In opposite, if the newly connected drive already contains file thumb.db, Agent.btz will create a copy of that file in the %system% directory under the same name. It will then run %system%thumb.db as if it was an executable file and then delete the original thumb.db from the connected drive.

The analyzed code does not create 1055cf76.tmp, but if it was an executable file downloaded by the code injected into Internet Explorer (as explained above), then it would have been passed into other computers under the name thumb.db. Note: an attempt to run a valid thumb.db file, which is an OLE-type container has no effect.

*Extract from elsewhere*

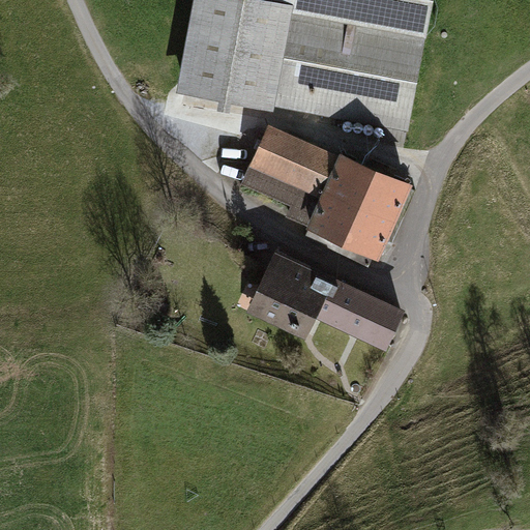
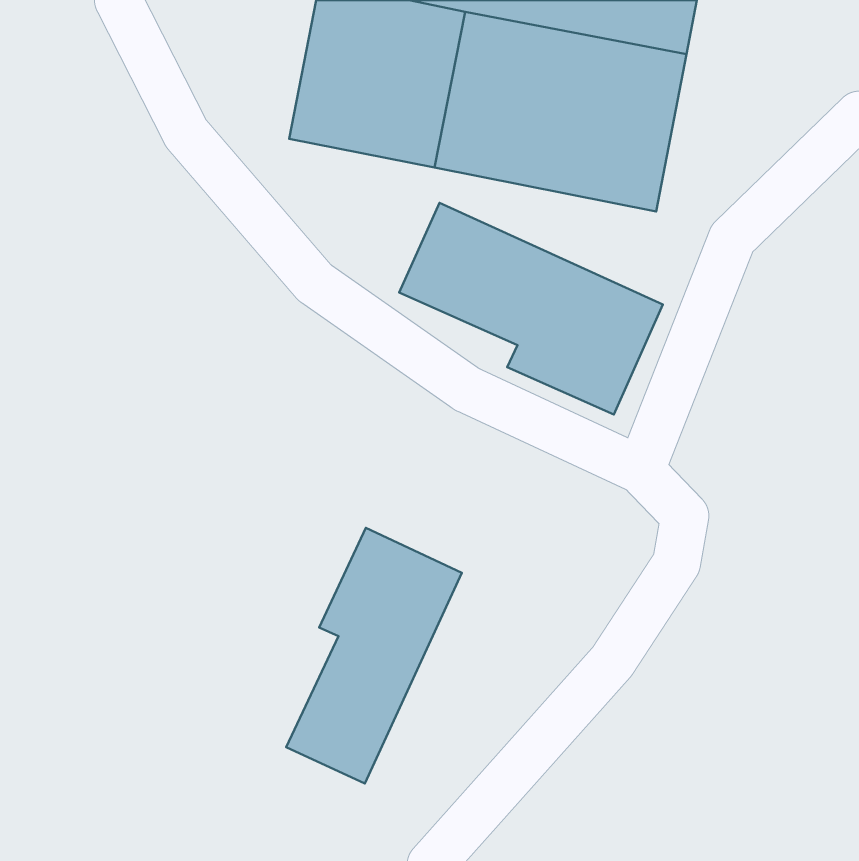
building: [245,247,403,347] -> none
building: none -> [286,528,462,783]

Files thumb.dd and mssysmgr.ocx

Agent.btz is capable to create a binary file thumb.dd on a newly connected drive. The contents of this file starts from the marker 0xAAFF1290 and is followed with the individual CAB archives of the files winview.ocx (installation log), mswmpdat.tlb (activity log), and wmcache.nld (XML file with system information).

When Agent.btz detects a new drive with the file thumb.dd on it (system info and logs collected from another computer), it will copy that file as %system%mssysmgr.ocx.

This way, the locally created files do not only contain system and network information collected from the local host, but from other compromised host (or hosts) as well.